Vu le triomphe du nouveau duo, Onesta devrait sans doute s’éloigner un peu plus du jeu en tant que tel – face à la Norvège, à la mi-temps, il est encore allé attraper Karabatic dans un couloir de Bercy pour distiller des consignes. Pas sûr que, au prochain titre, « Claudius » débarque sur le podium comme il a quand même fini par le faire dimanche soir, sans médaille, une fois que tous les joueurs avaient soulevé le trophée, pour la photo.
Pour Onesta, aujourd’hui, l’essentiel est de veiller à la pérennisation d’un certain état d’esprit, au sein d’une équipe qu’il compare aux All Blacks en rugby. « C’est plus qu’une équipe, c’est une philosophie, c’est une culture, disait-il après la rencontre. Il faut veiller à ce que demain, ça ne redevienne pas qu’une équipe. C’est bien que les jeunes qui arrivent soient tout de suite au contact de cette philosophie et, au-delà du talent qu’ils ont, qu’ils se mettent tout de suite au service de l’équipe. »

### TÂCHE DEMANDÉE A
Mettez à jour les relevés, du début jusqu'à la ligne qui contient "elevation (m): 400" incluse, en remplaçant "locality" par "lieu" sans rien changer d'autre. Ne redonnez que ces lignes.

### RELEVÉS FOURNIS
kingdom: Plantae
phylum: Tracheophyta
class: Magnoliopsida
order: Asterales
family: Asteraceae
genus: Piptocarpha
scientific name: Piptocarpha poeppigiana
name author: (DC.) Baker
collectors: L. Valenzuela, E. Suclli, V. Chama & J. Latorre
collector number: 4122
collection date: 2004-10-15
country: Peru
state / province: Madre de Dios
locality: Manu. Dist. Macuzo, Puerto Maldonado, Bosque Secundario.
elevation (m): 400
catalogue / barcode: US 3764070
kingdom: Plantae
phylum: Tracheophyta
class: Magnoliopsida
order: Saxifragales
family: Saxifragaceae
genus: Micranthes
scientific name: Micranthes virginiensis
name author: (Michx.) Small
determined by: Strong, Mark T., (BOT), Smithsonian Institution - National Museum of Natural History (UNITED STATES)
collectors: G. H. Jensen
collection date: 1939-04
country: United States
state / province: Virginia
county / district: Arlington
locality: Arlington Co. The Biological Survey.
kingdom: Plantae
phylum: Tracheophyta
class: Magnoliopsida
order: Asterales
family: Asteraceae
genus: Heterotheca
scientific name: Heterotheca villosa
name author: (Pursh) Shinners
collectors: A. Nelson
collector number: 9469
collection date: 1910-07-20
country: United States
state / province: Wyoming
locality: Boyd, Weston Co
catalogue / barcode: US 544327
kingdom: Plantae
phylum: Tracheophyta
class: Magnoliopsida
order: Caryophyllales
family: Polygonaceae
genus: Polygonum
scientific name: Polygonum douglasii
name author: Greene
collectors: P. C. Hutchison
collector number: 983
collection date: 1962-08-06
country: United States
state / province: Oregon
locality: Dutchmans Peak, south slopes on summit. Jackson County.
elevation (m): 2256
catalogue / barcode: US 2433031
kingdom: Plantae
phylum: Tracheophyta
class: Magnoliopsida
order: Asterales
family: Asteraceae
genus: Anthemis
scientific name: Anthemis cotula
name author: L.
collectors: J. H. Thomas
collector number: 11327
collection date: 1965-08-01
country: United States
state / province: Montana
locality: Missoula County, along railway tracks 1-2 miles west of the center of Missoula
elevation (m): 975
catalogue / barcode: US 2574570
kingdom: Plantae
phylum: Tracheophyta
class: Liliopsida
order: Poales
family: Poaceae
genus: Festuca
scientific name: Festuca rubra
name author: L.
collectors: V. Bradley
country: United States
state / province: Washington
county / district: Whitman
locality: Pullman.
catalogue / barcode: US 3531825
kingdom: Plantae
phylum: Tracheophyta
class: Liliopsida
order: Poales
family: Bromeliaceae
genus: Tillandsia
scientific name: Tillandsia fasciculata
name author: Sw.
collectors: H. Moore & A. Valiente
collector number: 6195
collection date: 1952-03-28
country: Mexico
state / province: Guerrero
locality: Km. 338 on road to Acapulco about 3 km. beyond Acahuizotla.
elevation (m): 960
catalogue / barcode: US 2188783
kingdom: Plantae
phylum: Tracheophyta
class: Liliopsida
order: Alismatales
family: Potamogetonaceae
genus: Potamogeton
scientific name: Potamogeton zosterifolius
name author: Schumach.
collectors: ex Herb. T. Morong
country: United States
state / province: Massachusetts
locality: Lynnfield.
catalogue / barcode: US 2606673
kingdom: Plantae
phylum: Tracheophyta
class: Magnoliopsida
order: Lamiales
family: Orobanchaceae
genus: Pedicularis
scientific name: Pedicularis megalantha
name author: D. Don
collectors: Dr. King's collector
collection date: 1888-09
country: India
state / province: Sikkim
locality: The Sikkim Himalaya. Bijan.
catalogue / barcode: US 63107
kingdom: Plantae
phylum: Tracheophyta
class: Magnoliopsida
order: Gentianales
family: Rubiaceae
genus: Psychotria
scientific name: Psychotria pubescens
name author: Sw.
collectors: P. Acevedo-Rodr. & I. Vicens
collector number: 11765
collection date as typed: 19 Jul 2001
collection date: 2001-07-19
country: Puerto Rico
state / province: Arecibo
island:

### TÂCHE DEMANDÉE B
Répondez à ces questions sur l'extrait :
(i) Contre quelle équipe se jouait le match où Onesta a rejoint Karabatic à la mi-temps ?
(ii) Quel soir Onesta est-il monté sur le podium ?
(iii) À quelle équipe de rugby Onesta compare-t-il son équipe ?

### RÉSULTAT A
kingdom: Plantae
phylum: Tracheophyta
class: Magnoliopsida
order: Asterales
family: Asteraceae
genus: Piptocarpha
scientific name: Piptocarpha poeppigiana
name author: (DC.) Baker
collectors: L. Valenzuela, E. Suclli, V. Chama & J. Latorre
collector number: 4122
collection date: 2004-10-15
country: Peru
state / province: Madre de Dios
lieu: Manu. Dist. Macuzo, Puerto Maldonado, Bosque Secundario.
elevation (m): 400

### RÉSULTAT B
(i) La Norvège.
(ii) Dimanche soir.
(iii) Les All Blacks.